NATO-Rusya ilişkilerinde değişimin ancak Rusya'nın saldırgan davranışlarına son vermesi ve uluslararası hukuk kurallarına tam olarak uymasıyla yaşanacağı bilgisi de bildiride yer aldı.
Açıklamada Rusya'nın tehditlerine birlik içinde ve sorumluluk çerçevesinde cevap verileceği de bildirildi.
Rusya'nın NATO üyeleri ve partnerlerine karşı başka güçler ya da hibrit yöntemler kullandığı eylemlerinin arttığı kaydedilen bildiride bu yöntemler arasında demokratik süreçlere müdahale, ekonomik baskı, dezenformasyon, siber saldırılar ve Rus istihbaratının illegal aktiviteleri sayıldı.
Bildiride, "Rusya'nın hibrit eylemlerine karşı koymak için elimizdeki araçları geliştiriyoruz ve ittifak ile müttefiklerin hibrit saldırılara karşı caydırmaya ve savunmaya hazır olmasını sağlayacağız." ifadeleri kullanıldı.
"Teknolojik üstünlüğümüzü korumamız için reform yapmaya devam etmemiz gerekiyor"
Terörle mücadelenin kararlılık, azim ve dayanışma içinde süreceğine vurgu yapılan bildiride, bu kapsamda başka ülkelerle ilişkiler kurup diğer uluslararası aktörlerle yakınlaşmanın süreceğine dikkati çekildi.
Galler'de 2014'te düzenlenen zirveden bu yana müttefiklerin savunma harcamalarını artırdığına işaret edilen bildiride, Soğuk Savaş'tan bu yana en büyük güvenlik endişelerinin yaşandığı vurgulandı.
Milli gelirin yüzde 2'sini savunma harcamalarına ayırma taahhütlerine değinilen bildiride, "Teknolojik üstünlüğümüzü korumamız ve yenilikçi teknolojilerin entegrasyonu yoluyla güçlerimizi ve yeteneklerimizi modernize etmeye ve reform yapmaya devam etmemiz gerekiyor." değerlendirmesi yapıldı.
"Müttefiklerin egemenliğine ve toprak bütünlüğüne yönelik bir saldırı olasılığını göz ardı edemeyiz" görüşüne yer verilen bildiride, kökten değişen güvenlik ortamına karşılık, her yönden gelen tüm tehdide karşı NATO'nun toplu savunmasının güçlendirildiği kaydedildi.

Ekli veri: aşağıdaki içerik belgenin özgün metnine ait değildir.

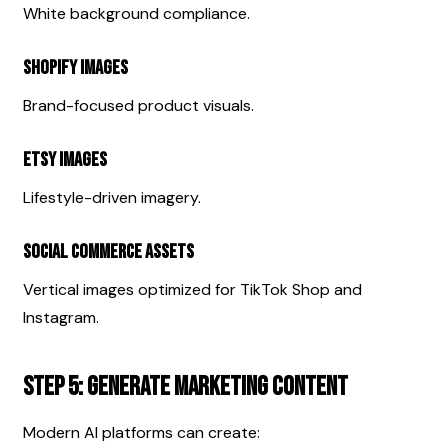
White background compliance.
Shopify Images
Brand-focused product visuals.
Etsy Images
Lifestyle-driven imagery.
Social Commerce Assets
Vertical images optimized for TikTok Shop and 
Instagram.
Step 5: Generate Marketing Content
Modern AI platforms can create:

Var olan planların üzerine bölgesel savunma planlarının da yapıldığına işaret edilen bildiride, "NATO, nükleer caydırıcı misyonun güvenilirliği, etkinliği, emniyetini ve güvenliğini sağlamak için gereken tüm adımları atacaktır." ifadeleri kullanıldı.
Bildiride, bu kapsamda nükleer kapasitenin modernizasyonunun süreceğine, nükleer kuvvetlerin esnekliğini ve uyarlanabilirliğini artırmak için planlarda güncellemelerin devam edeceğine işaret edildi.
NATO Balistik Füze Savunması'nın (NATO BMD) tamamen savunma amacıyla yürürlükte olduğunun altı çizildiği bildiride, bu programın Romanya, Türkiye, İspanya, Polonya ve ABD gibi ülkelerin gönüllü katkılarıyla yürütüldüğü kaydedildi.
Bildiride, ittifakın nükleer silahsız bir dünya hedefi olduğuna işaret edilerek, "İran'ın asla nükleer silah geliştirmemesi konusundaki kararlılık" yinelendi.
İran'a Rusya'ya desteği kesme çağrısı
Rusya'nın Ukrayna'ya karşı tutumunun NATO-Avrupa Birliği (AB) işbirliğini de daha önemli hale getirdiği kaydedilen bildiride, NATO ve AB'nin Ukrayna'ya desteğinin süreceği vurgulandı.
Bildiride Moldova'nın toprak bütünlüğüne de destek verildi ve Rusya, Transdinyester'deki güçlerini çekmeye çağrıldı.
İran'ın Rusya'ya Ukrayna savaşında verdiği desteğin Avrupa-Atlantik güvenliğine de etki ettiği belirtilen bildiride, NATO, İran'ı Rusya'ya askeri yardımda bulunmamaya çağırdı.
Bildiri, 2024 yılındaki zirvenin NATO'nun kuruluşunun 75. yılında Washington'da, 2025 yılında ise Hollanda'da yapılacağı bilgisiyle sona erdi.